ESTRATTO DEL TESTO:
☆ ☆ ☆ ☆

Oggi il soggetto più rappresentativo che riunisce le organizzazioni di commercio equo che operano sia nel sud che nel Nord del mondo è IFAT (International Federation Alternative Trade) all’interno del quale si è svolto un percorso di confronto che ha portato alla definizione di alcuni standard e linee guida che riguardano il commercio equo e solidale, ma che non si occupa direttamente di quegli aspetti di politica commerciale sopra menzionati dove le centrali d’importazione hanno ovviamente pieno ambito di autonomia. In questo ambito la nascita di Agrofair, organizzazione europea volta alla commercializzazione delle banane eque e solidali, composta al 50% dai produttori, è un enorme passo avanti. Anche l’inizio di una riflessione all’interno del Consorzio Ctm Altromercato, costituito principalmente da botteghe del mondo, e seconda centrale d’importazione di prodotti del com.e.s. a livello mondiale, volta al coinvolgimento dei produttori nella base sociale, segna un’importante evoluzione politica. In buona sostanza si può affermare che la tenuta democratica del movimento dipenderà molto in futuro dal grado di coinvolgimento dei produttori nei processi decisionali, anche in quelli relativi alla commercializzazione dei prodotti.

Ferme restando le esigenze dei produttori nell’ampliamento dei mercati, rimane il rischio dell’apertura verso mercati di sbocco dominati da soggetti non certamente “etici”, dove il rischio di una deriva mercantilista e di una perdita di identità, informazioni e in generale culturale è molto forte. Ma il com.e.s. non può rinchiudersi in una nicchia, non solo se vuole mantenere una credibilità di proposta alternativa, ma anche, e soprattutto, perché ha messo in moto nelle realtà dei produttori processi di crescita e di riscatto che vanno tutelati e rafforzati. In altre parole, una marcia indietro, significherebbe andare dai produttori e dire: “scusate abbiamo scherzato” e nessuno può arrogarsi il diritto di farlo. La risposta a questo dilemma sta nell’incisività del movimento sul piano politico e in questo caso l’esperienza del Consorzio Ctm Altromercato è l’esempio più significativo.
Se da un lato Ctm Altromercato è stata la prima e più propositiva centrale nella ricerca di mercati di sbocco al di fuori delle botteghe del mondo, dall’altro il consorzio stesso è costituito nella quasi totalità dalle stesse botteghe. È importante sottolineare che, nonostante l’ampliamento del mercato, il controllo territoriale della commercializzazione dei prodotti del com.e.s. è demandato alle botteghe di riferimento. Si realizza in questo modo una sorta di presidio del rispetto dei criteri e del controllo di una corretta commercializzazione, dove la bottega continua ad essere il fulcro dell’attività politica, commerciale e culturale nell’ambito del territorio di riferimento. Inoltre le stesse botteghe hanno potuto beneficiare della conseguente crescita del consorzio che ha investito una consistente parte dei propri proventi proprio a favore delle botteghe.

☆ ☆ ☆ ☆

DATI FORNITI:
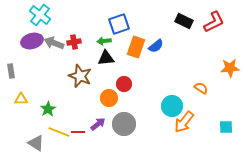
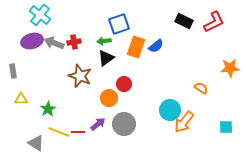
black triangle: rotated 30 degrees counterclockwise
gray rectangle: moved 2 px right
cyan circle: moved 2 px left, 4 px down
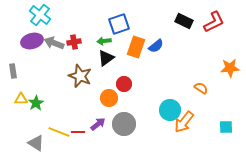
green star: moved 12 px left, 6 px up
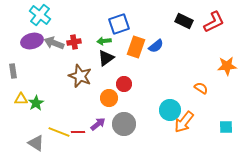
orange star: moved 3 px left, 2 px up
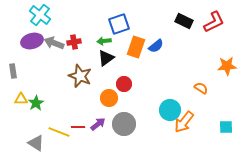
red line: moved 5 px up
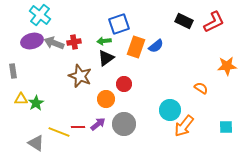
orange circle: moved 3 px left, 1 px down
orange arrow: moved 4 px down
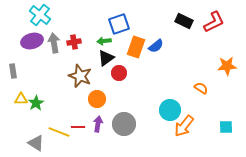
gray arrow: rotated 60 degrees clockwise
red circle: moved 5 px left, 11 px up
orange circle: moved 9 px left
purple arrow: rotated 42 degrees counterclockwise
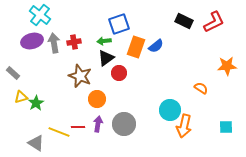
gray rectangle: moved 2 px down; rotated 40 degrees counterclockwise
yellow triangle: moved 2 px up; rotated 16 degrees counterclockwise
orange arrow: rotated 25 degrees counterclockwise
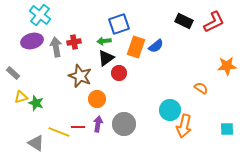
gray arrow: moved 2 px right, 4 px down
green star: rotated 21 degrees counterclockwise
cyan square: moved 1 px right, 2 px down
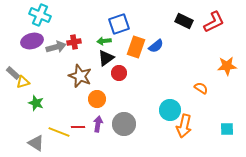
cyan cross: rotated 15 degrees counterclockwise
gray arrow: rotated 84 degrees clockwise
yellow triangle: moved 2 px right, 15 px up
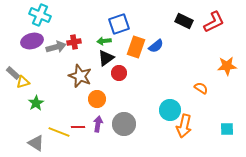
green star: rotated 21 degrees clockwise
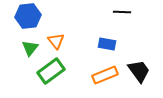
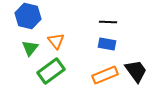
black line: moved 14 px left, 10 px down
blue hexagon: rotated 20 degrees clockwise
black trapezoid: moved 3 px left
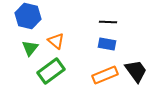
orange triangle: rotated 12 degrees counterclockwise
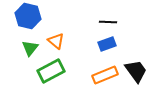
blue rectangle: rotated 30 degrees counterclockwise
green rectangle: rotated 8 degrees clockwise
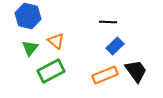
blue rectangle: moved 8 px right, 2 px down; rotated 24 degrees counterclockwise
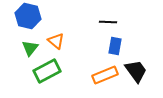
blue rectangle: rotated 36 degrees counterclockwise
green rectangle: moved 4 px left
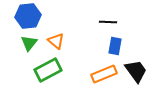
blue hexagon: rotated 20 degrees counterclockwise
green triangle: moved 1 px left, 5 px up
green rectangle: moved 1 px right, 1 px up
orange rectangle: moved 1 px left, 1 px up
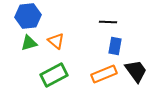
green triangle: rotated 36 degrees clockwise
green rectangle: moved 6 px right, 5 px down
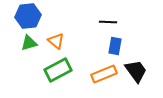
green rectangle: moved 4 px right, 5 px up
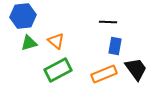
blue hexagon: moved 5 px left
black trapezoid: moved 2 px up
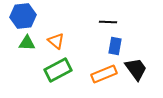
green triangle: moved 2 px left; rotated 18 degrees clockwise
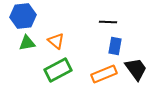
green triangle: rotated 12 degrees counterclockwise
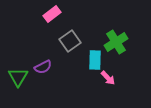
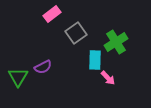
gray square: moved 6 px right, 8 px up
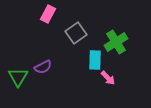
pink rectangle: moved 4 px left; rotated 24 degrees counterclockwise
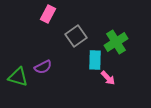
gray square: moved 3 px down
green triangle: rotated 45 degrees counterclockwise
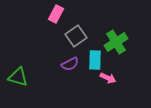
pink rectangle: moved 8 px right
purple semicircle: moved 27 px right, 3 px up
pink arrow: rotated 21 degrees counterclockwise
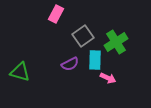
gray square: moved 7 px right
green triangle: moved 2 px right, 5 px up
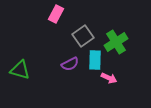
green triangle: moved 2 px up
pink arrow: moved 1 px right
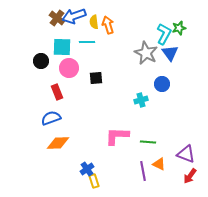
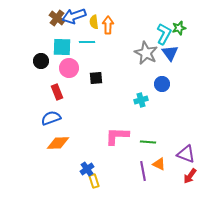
orange arrow: rotated 18 degrees clockwise
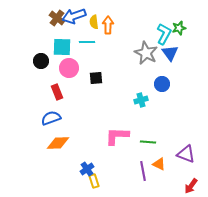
red arrow: moved 1 px right, 10 px down
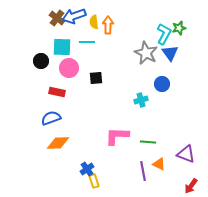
red rectangle: rotated 56 degrees counterclockwise
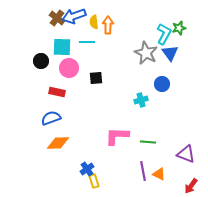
orange triangle: moved 10 px down
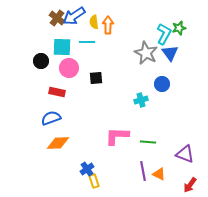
blue arrow: rotated 15 degrees counterclockwise
purple triangle: moved 1 px left
red arrow: moved 1 px left, 1 px up
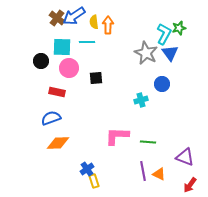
purple triangle: moved 3 px down
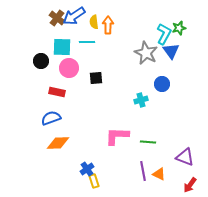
blue triangle: moved 1 px right, 2 px up
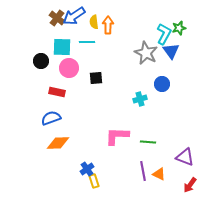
cyan cross: moved 1 px left, 1 px up
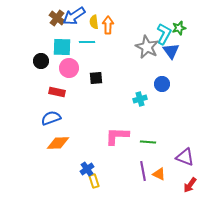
gray star: moved 1 px right, 6 px up
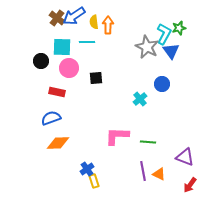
cyan cross: rotated 24 degrees counterclockwise
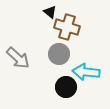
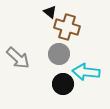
black circle: moved 3 px left, 3 px up
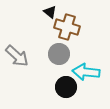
gray arrow: moved 1 px left, 2 px up
black circle: moved 3 px right, 3 px down
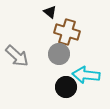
brown cross: moved 5 px down
cyan arrow: moved 3 px down
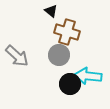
black triangle: moved 1 px right, 1 px up
gray circle: moved 1 px down
cyan arrow: moved 2 px right, 1 px down
black circle: moved 4 px right, 3 px up
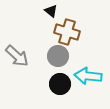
gray circle: moved 1 px left, 1 px down
black circle: moved 10 px left
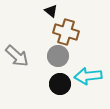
brown cross: moved 1 px left
cyan arrow: rotated 12 degrees counterclockwise
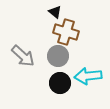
black triangle: moved 4 px right, 1 px down
gray arrow: moved 6 px right
black circle: moved 1 px up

☆ ☆ ☆ ☆

SFIDE:
1/ Di' se ciascuna affermazione concorda con il testo sul commercio equo e solidale: (a) Agrofair è composta per metà dai produttori; (b) IFAT si occupa direttamente degli aspetti di politica commerciale; (c) il Consorzio Ctm Altromercato è la prima centrale d’importazione di prodotti del com.e.s. a livello mondiale. Per ognuna rispondi sì o no e riporta tra virgolette le parole del testo che lo decidono.
2/ Prosegui il testo sul commercio equo e solidale a partire dalla sua ultima frase.

RISPOSTE PER ATTIVITÀ:
1/
(a) Sì: «composta al 50% dai produttori».
(b) No: «ma che non si occupa direttamente di quegli aspetti di politica commerciale sopra menzionati».
(c) No: «seconda centrale d’importazione di prodotti del com.e.s. a livello mondiale».

2/
C’è poi un altro aspetto più strettamente politico da sottolineare: la presenza del consorzio nei nuovi movimenti, a partire dalle contestazioni di Seattle del 1999, la partecipazione attiva nella Rete Lilliput e soprattutto nei Social Forum nazionale e mondiale non rappresenta semplicemente una scelta di campo ma ha anche effetti concreti nella proposta di alternativa economica del movimento non solo in termini di visibilità ma anche in termini di elaborazione politica: il 19 gennaio 2004, durante lo svolgimento del World Social Forum a Mumbai in India, IFAT, con la presenza attiva di Ctm Altromercato, presenta il nuovo marchio mondiale delle Organizzazioni di Commercio equo (FTO, Fair Trade Organization). Si tratta di un avvenimento di estrema importanza: il nuovo marchio non identifica un singolo prodotto bensì i soggetti che fanno il com.e.s.; non ha come scopo quello di garantire una produzione equa e solidale che può essere realizzata anche da soggetti profit una volta seguiti i criteri indicati dagli attuali marchi di riferimento in Europa, riuniti in FLO (Fairtrade Labelling Organizations international), bensì va a valorizzare tutta la filiera del com.e.s., in tutti i suoi aspetti economici, finanziari, culturali, di cooperazione, in definitiva di laboratorio di economie alternative.
Si tratta di un’evoluzione concettuale importante poiché quello che viene identificato e valorizzato diventa il sistema del com.e.s. nel suo complesso. Forse da queste recenti evoluzioni si può trovare una risposta ai timori di molti verso una “deriva mercantilista” del com.e.s.: presidio del territorio, identificazione precisa dei soggetti che fanno com.e.s., presenti, in generale, come portatori di un’intera filiera di “altra economia”, soggettività politica forte e identificabile. In questo modo il com.e.s. non sarà più una nicchia, ma una proposta alternativa, non proporrà semplicemente qualche prodotto negli scaffali di un supermercato ma andrà a incunearsi all’interno degli attuali meccanismi commerciali e distributivi, cosciente della sua forte potenzialità invasiva.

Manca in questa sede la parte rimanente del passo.